▸ **ACTIVITY**:
Check every line of the data below for "Right". Copy each one that has it.

INPUT RECORDS START

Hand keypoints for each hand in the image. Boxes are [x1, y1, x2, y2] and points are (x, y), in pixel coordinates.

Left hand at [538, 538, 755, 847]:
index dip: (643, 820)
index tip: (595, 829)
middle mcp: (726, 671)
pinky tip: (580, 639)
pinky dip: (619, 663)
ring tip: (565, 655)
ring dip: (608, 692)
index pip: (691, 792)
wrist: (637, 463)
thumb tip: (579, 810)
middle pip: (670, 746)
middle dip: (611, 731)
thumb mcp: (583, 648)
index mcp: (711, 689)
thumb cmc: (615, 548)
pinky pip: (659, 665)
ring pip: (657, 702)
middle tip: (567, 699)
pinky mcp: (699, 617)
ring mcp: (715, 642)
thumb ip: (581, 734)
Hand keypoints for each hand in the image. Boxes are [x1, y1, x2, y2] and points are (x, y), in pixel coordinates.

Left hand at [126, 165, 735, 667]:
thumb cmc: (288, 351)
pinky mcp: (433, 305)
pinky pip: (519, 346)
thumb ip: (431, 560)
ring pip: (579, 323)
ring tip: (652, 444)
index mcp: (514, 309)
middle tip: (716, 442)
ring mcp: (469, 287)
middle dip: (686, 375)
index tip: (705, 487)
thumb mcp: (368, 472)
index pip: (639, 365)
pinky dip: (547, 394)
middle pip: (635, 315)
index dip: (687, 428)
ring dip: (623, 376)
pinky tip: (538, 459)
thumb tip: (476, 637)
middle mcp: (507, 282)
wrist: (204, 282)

INPUT RECORDS END
INPUT RECORDS START

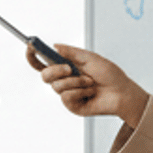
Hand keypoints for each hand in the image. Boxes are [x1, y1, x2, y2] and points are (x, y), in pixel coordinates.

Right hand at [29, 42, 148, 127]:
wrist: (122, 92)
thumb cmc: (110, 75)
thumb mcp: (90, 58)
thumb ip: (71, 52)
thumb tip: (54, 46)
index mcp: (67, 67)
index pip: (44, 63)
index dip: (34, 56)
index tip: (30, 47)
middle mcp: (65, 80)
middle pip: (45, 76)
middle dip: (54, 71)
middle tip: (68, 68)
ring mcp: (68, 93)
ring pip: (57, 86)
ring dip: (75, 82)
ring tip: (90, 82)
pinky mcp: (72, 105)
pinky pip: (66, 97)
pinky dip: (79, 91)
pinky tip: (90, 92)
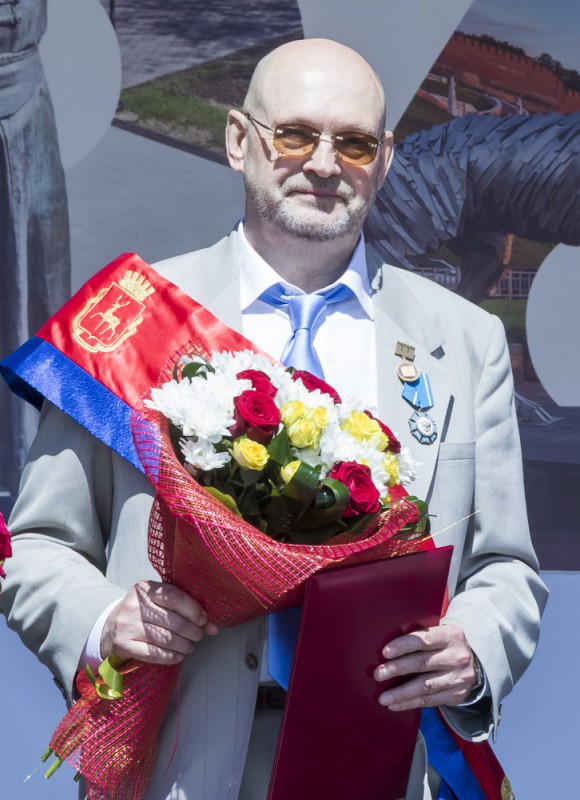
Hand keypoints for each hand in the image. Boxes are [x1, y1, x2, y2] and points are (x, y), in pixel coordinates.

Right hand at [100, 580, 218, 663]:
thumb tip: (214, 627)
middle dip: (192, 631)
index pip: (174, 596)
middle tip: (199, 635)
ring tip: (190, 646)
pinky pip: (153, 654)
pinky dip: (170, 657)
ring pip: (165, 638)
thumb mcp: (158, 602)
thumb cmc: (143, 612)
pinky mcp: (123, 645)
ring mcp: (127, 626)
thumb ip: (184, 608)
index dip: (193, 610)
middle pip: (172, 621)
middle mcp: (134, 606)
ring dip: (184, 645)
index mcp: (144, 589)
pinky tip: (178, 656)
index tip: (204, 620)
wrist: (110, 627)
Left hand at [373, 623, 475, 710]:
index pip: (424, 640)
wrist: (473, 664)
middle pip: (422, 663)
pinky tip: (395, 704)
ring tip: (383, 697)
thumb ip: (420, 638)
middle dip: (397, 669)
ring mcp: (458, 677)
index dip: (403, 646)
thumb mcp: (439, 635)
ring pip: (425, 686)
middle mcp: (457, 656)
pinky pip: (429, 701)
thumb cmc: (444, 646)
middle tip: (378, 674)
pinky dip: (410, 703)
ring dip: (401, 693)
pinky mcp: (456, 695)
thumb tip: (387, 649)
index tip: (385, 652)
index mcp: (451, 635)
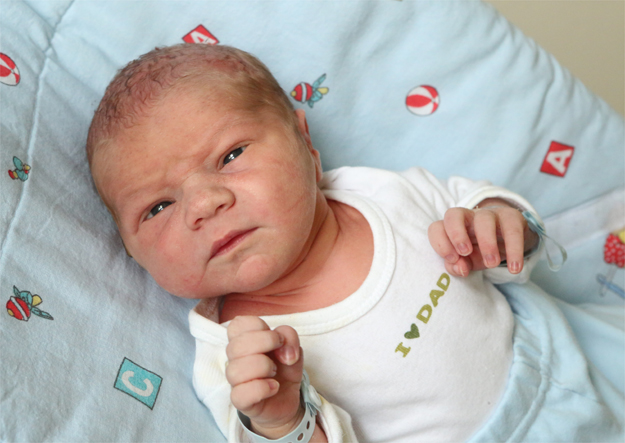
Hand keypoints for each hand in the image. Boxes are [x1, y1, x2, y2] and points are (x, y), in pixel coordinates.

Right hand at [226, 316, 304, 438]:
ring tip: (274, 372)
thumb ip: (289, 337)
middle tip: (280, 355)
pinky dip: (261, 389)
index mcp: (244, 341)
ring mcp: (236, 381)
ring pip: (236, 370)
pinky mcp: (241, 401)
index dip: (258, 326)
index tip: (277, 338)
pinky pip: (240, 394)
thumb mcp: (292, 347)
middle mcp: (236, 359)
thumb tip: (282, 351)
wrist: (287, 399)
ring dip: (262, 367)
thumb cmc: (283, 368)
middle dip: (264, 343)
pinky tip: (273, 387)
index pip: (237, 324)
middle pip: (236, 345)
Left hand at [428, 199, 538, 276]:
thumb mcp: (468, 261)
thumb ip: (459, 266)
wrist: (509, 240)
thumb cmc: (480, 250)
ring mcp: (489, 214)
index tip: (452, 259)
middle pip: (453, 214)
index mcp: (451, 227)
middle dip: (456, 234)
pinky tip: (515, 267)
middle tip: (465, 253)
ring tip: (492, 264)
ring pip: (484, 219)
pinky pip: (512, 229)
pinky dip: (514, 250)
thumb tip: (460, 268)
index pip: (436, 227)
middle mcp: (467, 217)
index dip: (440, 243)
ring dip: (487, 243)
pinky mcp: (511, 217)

INPUT RECORDS END

▸ **FINISHED EXERCISE**:
Right hand at [29, 42, 148, 127]:
Right hand at [100, 580, 218, 663]:
Right hand at [226, 316, 304, 438]:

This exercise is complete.